Which brings us to Vivienne Rook, played by the superlative Emma Thompson. (Notably, she’s the only performer that sticks out in my mind as “great,” and also notably, the lack of other great performances doesn’t really matter). Rook is a wealthy woman with a sharp tongue who first gains fame for saying she “doesn’t give a fuck” about the Israel-Palestine conflict on a televised forum. There is the usual finger-wagging after her stunt, but also the secret delight taken by those who love to see norms violated. She isn’t taken seriously as a political figure, quite, but she does keep getting media attention as a reliable provocateur. She doesn’t have a firm grasp of the issues, and is sometimes embarrassed because of it, but in terms of her personal momentum, it doesn’t seem to matter. She hangs around, she continues to intrigue, and she appeals to a culture of increasingly nationalistic grievance. Characters we think we know begin to like her against all odds, and it shocks other characters who think she’s a monster, and it shocks us. She gains support, and before we know it, she has real power.

Sound familiar?

This sounds like another paper-thin riff on modern society, and the Trump phenomenon in particular, but be warned: Aside from a poorly executed scene or two, it all feels very legitimate, very real. She is the chaos impulse; the embodiment of that part in each of us that wants to give in to our inner gods of destruction.

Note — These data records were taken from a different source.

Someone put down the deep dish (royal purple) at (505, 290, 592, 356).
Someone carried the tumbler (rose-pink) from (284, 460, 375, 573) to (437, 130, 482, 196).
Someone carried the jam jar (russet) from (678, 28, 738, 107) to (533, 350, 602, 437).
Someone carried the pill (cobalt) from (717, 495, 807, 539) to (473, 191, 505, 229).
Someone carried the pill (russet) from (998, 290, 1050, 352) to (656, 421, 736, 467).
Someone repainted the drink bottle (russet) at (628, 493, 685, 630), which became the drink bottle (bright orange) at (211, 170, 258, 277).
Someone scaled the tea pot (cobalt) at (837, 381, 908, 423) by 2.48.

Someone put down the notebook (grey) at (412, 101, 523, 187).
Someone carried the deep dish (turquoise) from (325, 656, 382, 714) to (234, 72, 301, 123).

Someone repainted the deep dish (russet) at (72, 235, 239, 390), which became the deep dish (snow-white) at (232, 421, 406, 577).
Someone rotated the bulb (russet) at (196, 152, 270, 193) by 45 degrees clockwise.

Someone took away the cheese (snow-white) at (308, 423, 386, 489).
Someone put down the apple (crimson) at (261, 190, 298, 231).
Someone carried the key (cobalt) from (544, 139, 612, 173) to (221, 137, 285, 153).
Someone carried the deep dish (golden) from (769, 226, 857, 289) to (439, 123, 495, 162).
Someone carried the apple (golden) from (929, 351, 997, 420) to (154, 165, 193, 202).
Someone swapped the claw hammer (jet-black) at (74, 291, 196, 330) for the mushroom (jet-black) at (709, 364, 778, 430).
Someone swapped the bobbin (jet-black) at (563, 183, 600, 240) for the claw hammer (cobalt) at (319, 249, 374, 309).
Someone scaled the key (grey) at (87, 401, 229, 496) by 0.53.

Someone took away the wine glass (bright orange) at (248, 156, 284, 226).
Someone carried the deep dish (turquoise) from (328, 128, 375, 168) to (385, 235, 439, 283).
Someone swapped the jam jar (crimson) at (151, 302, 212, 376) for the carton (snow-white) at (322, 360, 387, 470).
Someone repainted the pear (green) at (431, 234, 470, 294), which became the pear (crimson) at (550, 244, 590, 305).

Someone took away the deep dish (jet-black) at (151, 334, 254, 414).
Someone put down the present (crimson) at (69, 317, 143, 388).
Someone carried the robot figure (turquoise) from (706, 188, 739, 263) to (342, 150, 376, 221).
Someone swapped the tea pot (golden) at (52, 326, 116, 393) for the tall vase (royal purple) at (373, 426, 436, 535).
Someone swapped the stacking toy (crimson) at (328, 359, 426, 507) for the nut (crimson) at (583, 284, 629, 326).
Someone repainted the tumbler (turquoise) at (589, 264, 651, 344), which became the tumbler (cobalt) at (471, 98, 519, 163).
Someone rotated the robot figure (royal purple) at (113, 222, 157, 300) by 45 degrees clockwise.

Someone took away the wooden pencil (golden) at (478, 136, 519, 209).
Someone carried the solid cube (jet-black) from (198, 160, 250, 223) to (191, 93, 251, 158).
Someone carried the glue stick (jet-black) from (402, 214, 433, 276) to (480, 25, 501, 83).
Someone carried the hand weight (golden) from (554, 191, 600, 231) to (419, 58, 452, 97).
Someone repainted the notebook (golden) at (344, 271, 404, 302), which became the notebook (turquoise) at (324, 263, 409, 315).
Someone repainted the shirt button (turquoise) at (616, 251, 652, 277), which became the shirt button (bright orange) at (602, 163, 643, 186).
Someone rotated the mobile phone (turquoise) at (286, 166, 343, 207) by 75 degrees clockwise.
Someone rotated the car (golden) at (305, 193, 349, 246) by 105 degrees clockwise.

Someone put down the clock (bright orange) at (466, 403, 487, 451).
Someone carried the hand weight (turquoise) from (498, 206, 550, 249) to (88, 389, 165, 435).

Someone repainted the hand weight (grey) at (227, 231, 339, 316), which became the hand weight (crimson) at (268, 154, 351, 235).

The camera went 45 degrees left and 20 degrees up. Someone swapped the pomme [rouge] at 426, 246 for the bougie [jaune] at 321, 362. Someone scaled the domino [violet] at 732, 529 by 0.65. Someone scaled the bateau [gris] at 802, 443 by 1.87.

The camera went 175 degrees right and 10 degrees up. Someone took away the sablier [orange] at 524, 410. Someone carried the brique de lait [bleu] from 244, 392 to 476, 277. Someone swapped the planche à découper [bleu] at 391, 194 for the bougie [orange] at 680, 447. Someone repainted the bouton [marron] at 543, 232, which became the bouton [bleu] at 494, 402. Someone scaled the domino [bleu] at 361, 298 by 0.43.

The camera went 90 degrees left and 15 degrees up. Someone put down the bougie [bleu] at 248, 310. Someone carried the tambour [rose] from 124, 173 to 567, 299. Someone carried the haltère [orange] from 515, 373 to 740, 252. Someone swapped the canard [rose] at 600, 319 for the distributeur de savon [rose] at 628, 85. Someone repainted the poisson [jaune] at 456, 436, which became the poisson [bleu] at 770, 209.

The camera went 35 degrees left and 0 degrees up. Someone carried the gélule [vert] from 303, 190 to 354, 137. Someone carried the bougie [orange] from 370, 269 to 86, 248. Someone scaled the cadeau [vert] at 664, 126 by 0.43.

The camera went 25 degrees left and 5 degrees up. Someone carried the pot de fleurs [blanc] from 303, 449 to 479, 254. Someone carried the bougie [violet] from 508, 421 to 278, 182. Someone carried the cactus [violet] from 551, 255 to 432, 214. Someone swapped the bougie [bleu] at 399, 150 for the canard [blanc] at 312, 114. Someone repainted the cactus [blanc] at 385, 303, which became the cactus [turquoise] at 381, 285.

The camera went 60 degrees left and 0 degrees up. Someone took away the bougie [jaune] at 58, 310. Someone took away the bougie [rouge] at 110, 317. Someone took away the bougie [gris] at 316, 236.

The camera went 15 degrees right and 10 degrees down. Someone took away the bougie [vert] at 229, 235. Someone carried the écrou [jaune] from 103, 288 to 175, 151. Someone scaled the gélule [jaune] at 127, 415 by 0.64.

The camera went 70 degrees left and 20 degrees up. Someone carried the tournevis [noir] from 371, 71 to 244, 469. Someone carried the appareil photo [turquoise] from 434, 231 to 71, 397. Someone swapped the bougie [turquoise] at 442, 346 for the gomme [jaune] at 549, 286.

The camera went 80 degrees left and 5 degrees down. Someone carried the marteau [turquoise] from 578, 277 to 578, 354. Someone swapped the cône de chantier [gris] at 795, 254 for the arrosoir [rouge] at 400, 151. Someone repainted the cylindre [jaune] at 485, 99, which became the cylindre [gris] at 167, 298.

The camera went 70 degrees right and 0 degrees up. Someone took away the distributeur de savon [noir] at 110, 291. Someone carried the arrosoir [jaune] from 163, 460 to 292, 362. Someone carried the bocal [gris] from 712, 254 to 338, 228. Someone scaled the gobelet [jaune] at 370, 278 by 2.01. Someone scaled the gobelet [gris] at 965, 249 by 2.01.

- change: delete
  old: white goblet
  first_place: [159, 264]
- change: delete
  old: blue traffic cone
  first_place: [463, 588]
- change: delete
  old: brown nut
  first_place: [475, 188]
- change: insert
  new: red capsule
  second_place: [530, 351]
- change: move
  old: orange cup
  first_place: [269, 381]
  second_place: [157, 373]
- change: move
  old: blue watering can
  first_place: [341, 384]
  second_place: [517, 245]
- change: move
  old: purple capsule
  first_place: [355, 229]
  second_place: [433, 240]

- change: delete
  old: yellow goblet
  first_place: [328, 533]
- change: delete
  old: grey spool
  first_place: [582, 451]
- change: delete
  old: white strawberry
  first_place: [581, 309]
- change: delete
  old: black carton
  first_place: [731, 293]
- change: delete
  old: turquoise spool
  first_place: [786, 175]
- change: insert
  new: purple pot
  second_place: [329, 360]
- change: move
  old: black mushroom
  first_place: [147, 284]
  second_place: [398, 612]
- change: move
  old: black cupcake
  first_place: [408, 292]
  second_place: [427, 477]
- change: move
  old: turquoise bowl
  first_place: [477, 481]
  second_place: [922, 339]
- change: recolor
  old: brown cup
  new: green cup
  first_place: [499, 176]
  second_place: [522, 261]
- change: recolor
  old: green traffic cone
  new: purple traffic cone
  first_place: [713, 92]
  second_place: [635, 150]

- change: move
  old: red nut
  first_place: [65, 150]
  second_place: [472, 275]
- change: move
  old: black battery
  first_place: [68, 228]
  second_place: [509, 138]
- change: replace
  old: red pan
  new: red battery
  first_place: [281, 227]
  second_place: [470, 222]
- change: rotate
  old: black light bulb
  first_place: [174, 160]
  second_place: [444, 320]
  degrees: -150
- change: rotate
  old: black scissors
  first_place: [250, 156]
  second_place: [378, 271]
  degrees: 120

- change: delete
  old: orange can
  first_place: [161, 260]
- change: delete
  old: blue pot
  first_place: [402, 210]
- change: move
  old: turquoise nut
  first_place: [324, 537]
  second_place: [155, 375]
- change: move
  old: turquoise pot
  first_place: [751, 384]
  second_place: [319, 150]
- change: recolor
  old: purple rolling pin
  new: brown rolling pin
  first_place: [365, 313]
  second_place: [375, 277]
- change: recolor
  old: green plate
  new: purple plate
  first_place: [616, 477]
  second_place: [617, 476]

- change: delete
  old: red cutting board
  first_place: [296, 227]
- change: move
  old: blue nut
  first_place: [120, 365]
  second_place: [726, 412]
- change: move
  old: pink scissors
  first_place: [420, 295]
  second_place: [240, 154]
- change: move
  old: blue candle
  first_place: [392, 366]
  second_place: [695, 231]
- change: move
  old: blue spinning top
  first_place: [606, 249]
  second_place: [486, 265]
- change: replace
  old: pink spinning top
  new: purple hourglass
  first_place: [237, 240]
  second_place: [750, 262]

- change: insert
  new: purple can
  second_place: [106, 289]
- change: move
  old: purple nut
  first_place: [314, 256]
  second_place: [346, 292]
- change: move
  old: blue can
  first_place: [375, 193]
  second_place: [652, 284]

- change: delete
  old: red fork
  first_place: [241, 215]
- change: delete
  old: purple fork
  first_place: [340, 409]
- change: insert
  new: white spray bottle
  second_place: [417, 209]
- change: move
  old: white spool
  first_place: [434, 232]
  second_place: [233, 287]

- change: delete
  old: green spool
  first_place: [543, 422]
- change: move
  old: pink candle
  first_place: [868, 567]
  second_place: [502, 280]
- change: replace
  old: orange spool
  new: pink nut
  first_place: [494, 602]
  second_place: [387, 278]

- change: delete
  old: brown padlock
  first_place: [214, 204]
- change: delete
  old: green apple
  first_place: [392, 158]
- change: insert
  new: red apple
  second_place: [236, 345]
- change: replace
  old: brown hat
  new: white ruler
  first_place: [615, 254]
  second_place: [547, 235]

That’s the rub here: Unlike say, The Walking Dead, Years and Years makes the choice not to just place us in the midst of a dystopia, but to walk us there step by agonizing step from where we are today. Other shows or movies, like The Handmaid’s Tale or Children of Men (to name two of the best) try this, but ultimately they’re more invested in the reality of the dystopia, and to some extent the foundational explanation they cook up feels a little unrealistic, and is ultimately not that important. I have no doubt that the end of Years and Years will bring us to an equally nightmarish place, but the process of getting us there by intermediate steps, at least through the first two episodes, is where this show expresses its brilliance. It is, in a word, terrifying—a distillation of the dread many of us already feel, here in the maw of unrestrained history, helpless and scared at the beginning of the end.

And while that would be a neat way to end, I have to make one more comment on the theme that our editor brought to my attention, which is that a significant part of the terror comes from watching the nightmare happen to the comfortable people. In fact, that sly bit of commentary might be the show’s greatest coup. I write about politics for a living, and I’m not blind to a very disturbing truth, which is that for many people in this world, a kind of apocalypse, spurred on by climate change and conflict and poverty, has already arrived. But until it arrives for the rest of us, no matter how tolerant and humane and progressive we are, many of us won’t believe it’s real. Not on an emotional level, anyway—not on a level that will compel us to make the radical changes necessary to stop this horror in its tracks. Here, I too am implicated; and even if Years and Years fails the subtlety test now and again, it does the painful job of showing us where our inaction will take us better than anything on TV. It’s quite a mirror, and it’s no coincidence that the main characters are named “Lyons”—the lion is the national symbol of England, and the victims and perpetrators of the coming catastrophe are one and the same.